■ **Exercise aim**
Can you find every line in the entries below that contains the word "articolo" and copy each of those lines out in full?

■ **Information given**
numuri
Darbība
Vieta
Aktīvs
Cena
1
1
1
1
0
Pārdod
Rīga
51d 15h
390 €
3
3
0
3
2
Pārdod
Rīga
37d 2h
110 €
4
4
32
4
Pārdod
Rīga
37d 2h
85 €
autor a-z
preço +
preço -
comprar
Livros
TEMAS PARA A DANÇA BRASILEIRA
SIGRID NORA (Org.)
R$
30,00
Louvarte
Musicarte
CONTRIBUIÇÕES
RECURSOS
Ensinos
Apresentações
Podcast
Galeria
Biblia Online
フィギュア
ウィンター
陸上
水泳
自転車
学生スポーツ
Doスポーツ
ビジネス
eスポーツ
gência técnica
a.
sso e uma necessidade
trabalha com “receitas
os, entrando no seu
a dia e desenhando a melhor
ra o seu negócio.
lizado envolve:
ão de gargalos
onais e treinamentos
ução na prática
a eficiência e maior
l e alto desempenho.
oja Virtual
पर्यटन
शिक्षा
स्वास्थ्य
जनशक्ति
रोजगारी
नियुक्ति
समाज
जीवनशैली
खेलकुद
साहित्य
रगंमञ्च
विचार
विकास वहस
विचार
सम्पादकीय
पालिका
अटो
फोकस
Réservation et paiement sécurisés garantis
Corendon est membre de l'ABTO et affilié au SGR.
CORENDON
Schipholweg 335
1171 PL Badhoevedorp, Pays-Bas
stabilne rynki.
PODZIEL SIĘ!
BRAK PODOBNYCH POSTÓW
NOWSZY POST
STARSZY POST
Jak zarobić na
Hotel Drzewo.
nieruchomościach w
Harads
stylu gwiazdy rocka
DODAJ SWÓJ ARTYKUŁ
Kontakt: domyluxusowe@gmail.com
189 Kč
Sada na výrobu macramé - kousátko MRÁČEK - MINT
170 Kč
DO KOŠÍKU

* * *

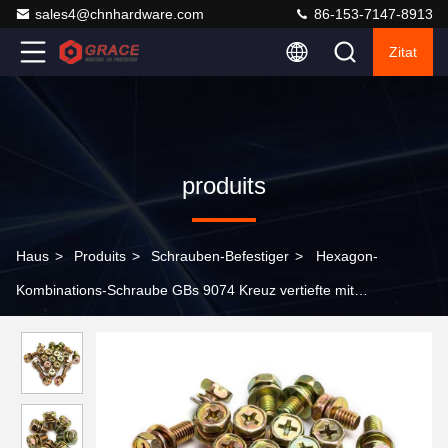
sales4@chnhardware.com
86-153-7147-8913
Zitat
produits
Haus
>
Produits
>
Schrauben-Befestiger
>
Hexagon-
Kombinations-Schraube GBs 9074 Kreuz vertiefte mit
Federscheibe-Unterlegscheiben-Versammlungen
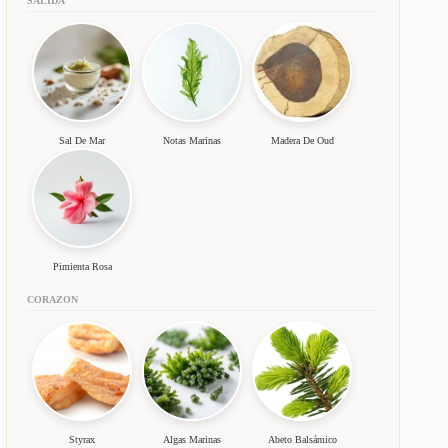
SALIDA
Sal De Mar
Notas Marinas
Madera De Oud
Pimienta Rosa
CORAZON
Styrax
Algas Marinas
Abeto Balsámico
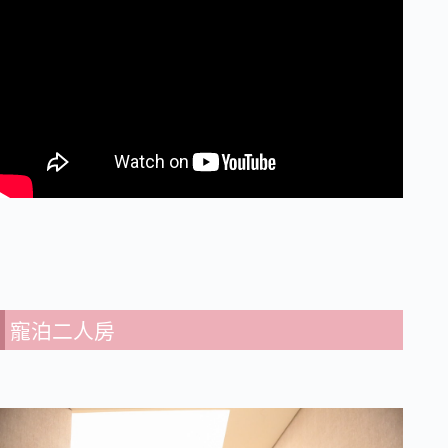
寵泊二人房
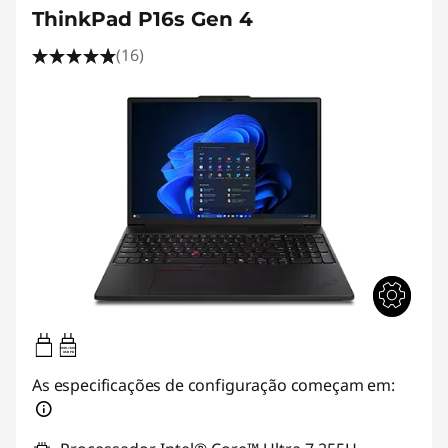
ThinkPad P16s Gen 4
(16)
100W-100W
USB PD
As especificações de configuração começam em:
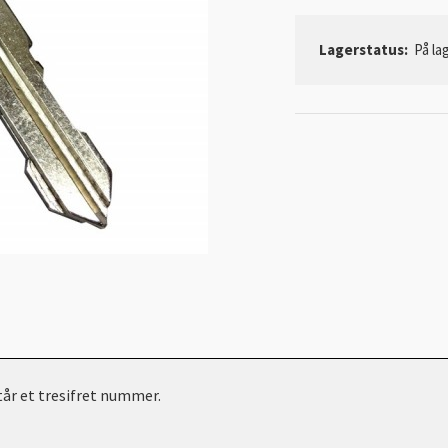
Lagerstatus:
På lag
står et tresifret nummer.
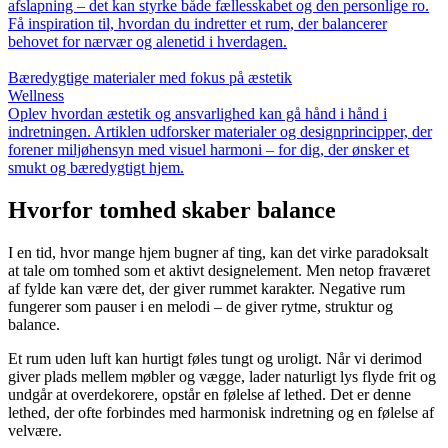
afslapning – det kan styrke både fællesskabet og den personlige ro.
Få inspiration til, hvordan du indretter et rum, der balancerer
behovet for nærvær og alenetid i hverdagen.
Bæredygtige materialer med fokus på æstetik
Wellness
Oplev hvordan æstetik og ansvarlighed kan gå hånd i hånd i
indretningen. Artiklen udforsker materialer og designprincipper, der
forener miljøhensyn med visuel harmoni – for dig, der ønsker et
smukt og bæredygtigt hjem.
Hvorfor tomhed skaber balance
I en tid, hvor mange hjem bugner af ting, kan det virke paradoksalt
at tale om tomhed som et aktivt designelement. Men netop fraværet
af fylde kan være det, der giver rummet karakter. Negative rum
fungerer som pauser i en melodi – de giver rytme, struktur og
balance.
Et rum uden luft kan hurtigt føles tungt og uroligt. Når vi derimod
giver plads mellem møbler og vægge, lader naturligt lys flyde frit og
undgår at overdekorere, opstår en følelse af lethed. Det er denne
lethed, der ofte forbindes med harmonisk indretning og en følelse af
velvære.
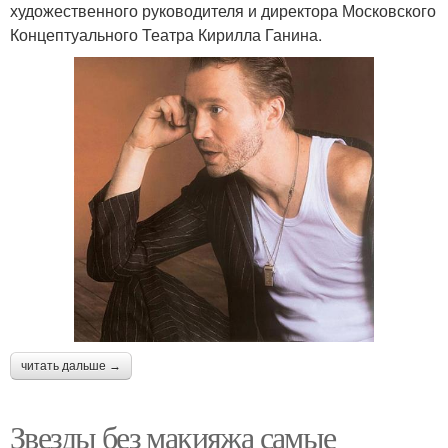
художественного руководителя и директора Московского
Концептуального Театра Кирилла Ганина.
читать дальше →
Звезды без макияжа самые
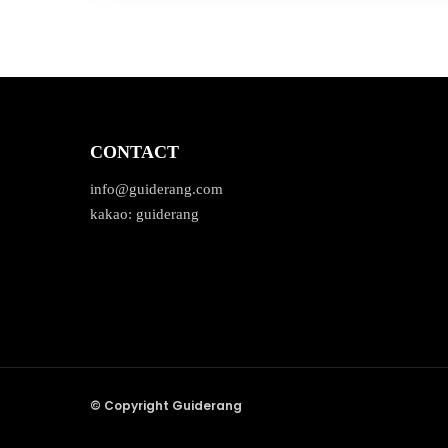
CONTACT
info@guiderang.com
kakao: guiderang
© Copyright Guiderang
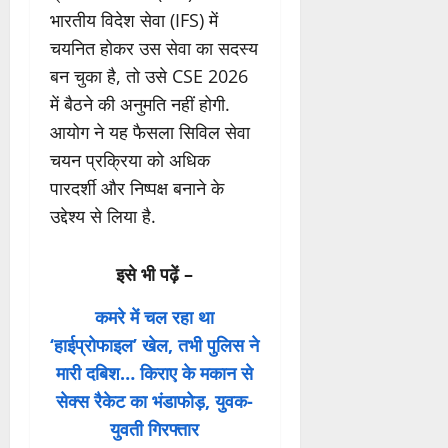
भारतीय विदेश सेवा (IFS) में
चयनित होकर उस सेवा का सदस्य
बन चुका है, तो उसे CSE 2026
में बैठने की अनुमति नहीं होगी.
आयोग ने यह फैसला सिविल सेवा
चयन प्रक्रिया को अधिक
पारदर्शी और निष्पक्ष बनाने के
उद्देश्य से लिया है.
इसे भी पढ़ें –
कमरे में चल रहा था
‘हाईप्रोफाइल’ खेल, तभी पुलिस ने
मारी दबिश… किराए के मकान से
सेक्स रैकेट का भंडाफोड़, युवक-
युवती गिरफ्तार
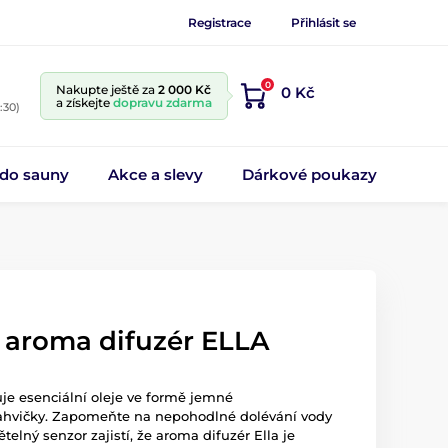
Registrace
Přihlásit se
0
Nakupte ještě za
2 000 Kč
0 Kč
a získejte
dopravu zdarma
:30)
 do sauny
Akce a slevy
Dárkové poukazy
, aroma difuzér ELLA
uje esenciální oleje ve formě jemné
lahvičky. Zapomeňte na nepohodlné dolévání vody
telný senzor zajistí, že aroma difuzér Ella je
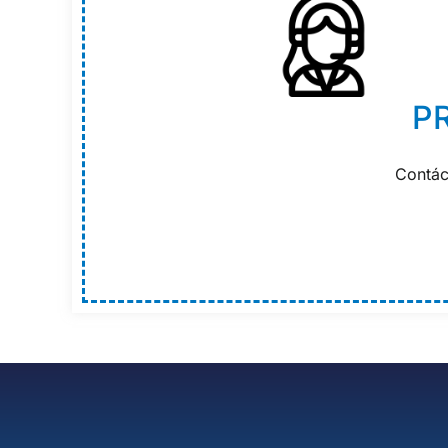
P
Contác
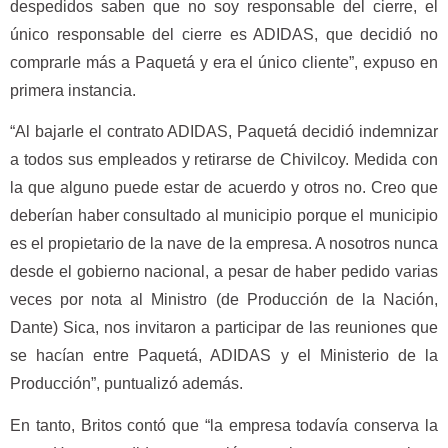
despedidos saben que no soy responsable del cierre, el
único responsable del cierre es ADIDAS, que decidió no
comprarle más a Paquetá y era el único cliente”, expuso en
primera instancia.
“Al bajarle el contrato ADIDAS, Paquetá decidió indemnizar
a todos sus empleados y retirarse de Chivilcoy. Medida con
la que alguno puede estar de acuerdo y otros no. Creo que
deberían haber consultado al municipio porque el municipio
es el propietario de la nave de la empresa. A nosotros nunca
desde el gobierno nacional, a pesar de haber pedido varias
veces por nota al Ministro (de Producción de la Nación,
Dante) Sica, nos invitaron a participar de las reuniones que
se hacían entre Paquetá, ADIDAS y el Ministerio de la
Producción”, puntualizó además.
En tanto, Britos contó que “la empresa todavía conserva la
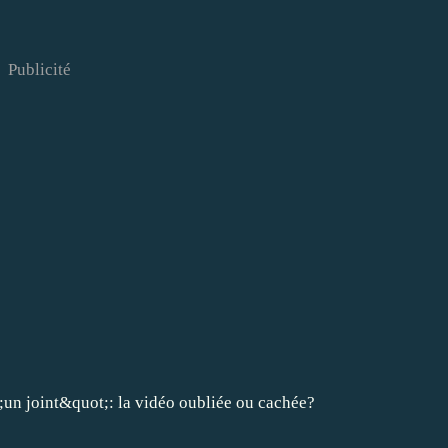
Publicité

* * *

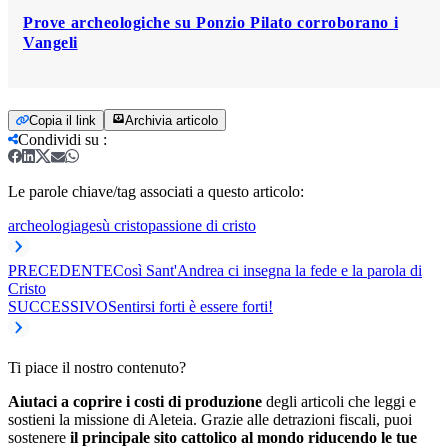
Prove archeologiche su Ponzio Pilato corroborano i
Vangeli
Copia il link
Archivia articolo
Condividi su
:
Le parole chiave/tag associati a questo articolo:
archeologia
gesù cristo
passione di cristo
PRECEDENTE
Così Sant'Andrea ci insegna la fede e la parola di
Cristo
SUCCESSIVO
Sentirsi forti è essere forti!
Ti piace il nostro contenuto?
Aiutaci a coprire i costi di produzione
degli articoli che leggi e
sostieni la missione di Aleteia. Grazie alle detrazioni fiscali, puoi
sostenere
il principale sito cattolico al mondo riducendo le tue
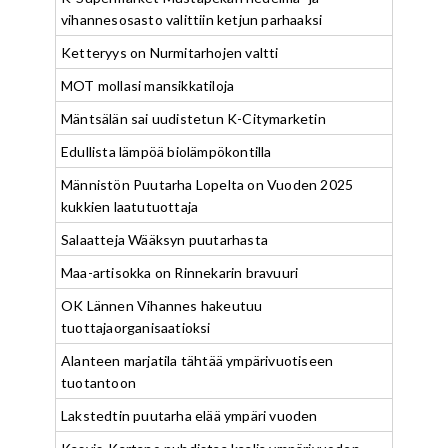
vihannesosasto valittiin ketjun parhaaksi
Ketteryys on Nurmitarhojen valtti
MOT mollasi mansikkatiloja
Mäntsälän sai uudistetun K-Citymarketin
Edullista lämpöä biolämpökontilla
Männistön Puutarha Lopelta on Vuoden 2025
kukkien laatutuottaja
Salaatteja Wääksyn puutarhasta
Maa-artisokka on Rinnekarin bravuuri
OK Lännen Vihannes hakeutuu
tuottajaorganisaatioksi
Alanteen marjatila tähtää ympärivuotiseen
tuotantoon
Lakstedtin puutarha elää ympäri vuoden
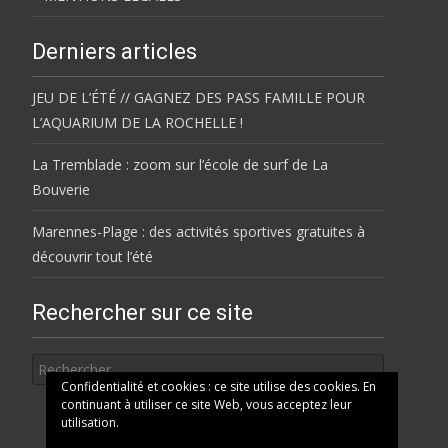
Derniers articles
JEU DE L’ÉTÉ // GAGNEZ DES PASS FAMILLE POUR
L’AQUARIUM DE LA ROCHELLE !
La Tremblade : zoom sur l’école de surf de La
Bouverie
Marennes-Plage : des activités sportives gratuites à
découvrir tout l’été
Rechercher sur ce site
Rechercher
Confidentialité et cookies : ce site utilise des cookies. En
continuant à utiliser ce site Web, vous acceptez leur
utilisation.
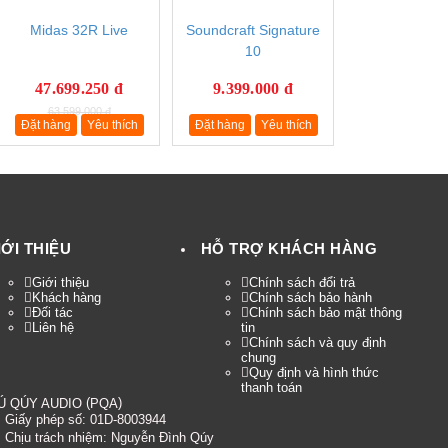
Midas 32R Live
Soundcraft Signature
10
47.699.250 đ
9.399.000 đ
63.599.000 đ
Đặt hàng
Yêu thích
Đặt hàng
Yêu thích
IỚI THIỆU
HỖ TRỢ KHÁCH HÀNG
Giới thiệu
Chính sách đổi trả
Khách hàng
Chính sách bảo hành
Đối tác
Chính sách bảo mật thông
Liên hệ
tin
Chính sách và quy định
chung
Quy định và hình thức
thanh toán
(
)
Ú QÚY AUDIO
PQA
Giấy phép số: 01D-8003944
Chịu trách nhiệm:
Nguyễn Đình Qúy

■ **Your response**
Archivia articolo
Le parole chiave/tag associati a questo articolo:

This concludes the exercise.